Dead Again (1991) poster

Dead Again (1991)

Rating:


USA. 1991.

Crew

Director – Kenneth Branagh, Screenplay – Scott Frank, Producers – Lindsay Doran & Charles H. Maguire, Photography (b&w + colour) – Matthew F. Leonetti, Music – Patrick Doyle, Production Design – Tim Harvey. Production Company – Paramount.

Cast

Kenneth Branagh (Mike Church/Roman Strauss), Emma Thompson (Grace/Margaret Strauss), Derek Jacobi (Franklyn Madson), Robin Williams (Dr Cozy Carlisle), Andy Garcia (Gray Baker), Hanna Schygulla (Inga), Wayne Knight (Piccolo Pete), Gregor Hasse (Frankie)


Plot

Private detective Mike Church is hired to find the identity of an amnesiac woman. Amateur hypnotist Franklyn Madison offers help. However, once in a trance, the woman begins to recall her previous life as the wife of expatriate German composer Roman Strauss – a short-lived marriage that ended in 1948 when she was found stabbed with a pair of scissors. Strauss was subsequently executed for the crime. As Church becomes involved with the woman, it becomes apparent that he is the reincarnation of Strauss and that the events that led up to the murder are beginning to replay themselves.

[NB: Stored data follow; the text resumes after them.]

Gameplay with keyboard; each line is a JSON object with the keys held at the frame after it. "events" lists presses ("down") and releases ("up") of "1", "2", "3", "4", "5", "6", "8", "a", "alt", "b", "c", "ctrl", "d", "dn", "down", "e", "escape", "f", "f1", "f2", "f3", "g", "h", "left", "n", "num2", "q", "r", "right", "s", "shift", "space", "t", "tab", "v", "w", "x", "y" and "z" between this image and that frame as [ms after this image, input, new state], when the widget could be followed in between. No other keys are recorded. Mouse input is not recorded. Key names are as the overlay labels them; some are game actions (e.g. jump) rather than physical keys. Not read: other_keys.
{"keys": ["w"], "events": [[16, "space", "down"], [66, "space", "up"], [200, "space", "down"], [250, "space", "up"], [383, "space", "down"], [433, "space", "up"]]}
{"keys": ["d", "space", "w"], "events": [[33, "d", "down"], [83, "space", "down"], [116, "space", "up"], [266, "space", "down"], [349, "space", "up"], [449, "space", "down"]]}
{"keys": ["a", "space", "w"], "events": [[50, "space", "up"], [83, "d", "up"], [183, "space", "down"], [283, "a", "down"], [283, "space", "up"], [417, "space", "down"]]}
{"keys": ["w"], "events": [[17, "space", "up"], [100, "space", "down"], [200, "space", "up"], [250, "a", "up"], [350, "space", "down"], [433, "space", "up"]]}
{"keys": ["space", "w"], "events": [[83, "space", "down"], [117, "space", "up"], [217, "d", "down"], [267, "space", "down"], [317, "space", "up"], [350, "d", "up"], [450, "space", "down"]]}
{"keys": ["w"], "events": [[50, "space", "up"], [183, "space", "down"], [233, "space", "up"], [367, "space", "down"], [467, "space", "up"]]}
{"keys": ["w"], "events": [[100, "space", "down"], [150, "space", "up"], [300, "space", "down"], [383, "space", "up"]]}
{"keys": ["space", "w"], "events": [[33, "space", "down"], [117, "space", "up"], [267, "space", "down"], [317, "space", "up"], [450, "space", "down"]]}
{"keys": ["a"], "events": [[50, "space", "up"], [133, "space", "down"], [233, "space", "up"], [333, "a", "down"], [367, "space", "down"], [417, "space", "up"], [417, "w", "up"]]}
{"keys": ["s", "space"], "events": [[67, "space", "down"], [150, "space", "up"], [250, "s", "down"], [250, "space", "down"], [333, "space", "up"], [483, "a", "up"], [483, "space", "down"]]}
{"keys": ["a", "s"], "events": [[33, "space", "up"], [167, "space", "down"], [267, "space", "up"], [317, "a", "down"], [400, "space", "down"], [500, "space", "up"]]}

At the time he made Dead Again, Kenneth Branagh seemed the brightest young star of the British film industry. Branagh had singlehandedly breathed life and vitality back into cinematic Shakespeare with his directorial debut, the adaptation of Henry V (1989). Dead Again was Branagh’s second directorial outing and he then subsequently went onto other directorial successes with Much Ado About Nothing (1993), Mary Shelley’s Frankenstein (1994), Hamlet (1996), the remake of Sleuth (2007), even the Marvel Comics superhero film Thor (2011), the reboot of the Tom Clancy series Jack Ryan: Shadow Recruit (2014), the big screen remake of Disney’s Cinderella (2015), the remake of Murder on the Orient Express (2017) and the Young Adult adaptation Artemis Fowl (2020).

With Dead Again, Kenneth Branagh attempted to breathe life into the reincarnation story, a genre that had been creatively exhausted by endless tawdry second-rate plots and had all but been relegated to the stuff of sudsy tv movies of the week by 1991. It is something at which Branagh largely succeeds, thanks to an outstanding thriller plot. The plot is one that crackles with tension and keeps one glued to the seat with a series of subtle and beautifully engineered surprise twists.

As director, Branagh shows of stylistically. The period recreations of 1940s Hollywood are superb – the flashbacks, photographed in stylish black-and-white, come with the self-conscious artifice reminiscent of Citizen Kane (1941). Branagh does a marvellous job of evoking a bygone era of cinema – the grand sweeps through ballrooms lit by tangible beams of dusky sunlight, of glossy Hollywood masques are excellent.

Kenneth Branagh (also the film's director) as private eye Mike Church and Branagh's then wife Emma Thompson as his amnesiac client in Dead Again (1991)
Kenneth Branagh (also the film’s director) as private eye Mike Church and Branagh’s then wife Emma Thompson as his amnesiac client before discovering they were husband and wife in their past lives

The climax though is the point where Branagh tries to pull just a little too much off, flickering between past and present, colour and black-and-white, throwing in cliched returns from the dead and ending on a very silly scene where he wheels a statue of scissors around to impale the villain.

Regrettably though, Kenneth Branagh – who has always been a better director than an actor – overtaxes himself during his own double casting. In the role of Strauss, the patent theatricality of his performance and German accent are as fake and obvious as the beard he wears, and with Church his attempts at an American accent fail to a glaring extent. Branagh’s then wife Emma Thompson seems at her most aloofly bovine without any of the sparkle she usually brings to a performance – she simply does not seem like a modern American woman. Otherwise though, Branagh’s cast is fine – he gives the great Derek Jacobi a welcome chance to enter the American marketplace and manages to tone Robin Williams down for a funny cameo as a New Age psychologist.

Dead Again was critically divided upon its initial release, although has come to be regarded in a far better light in subsequent years.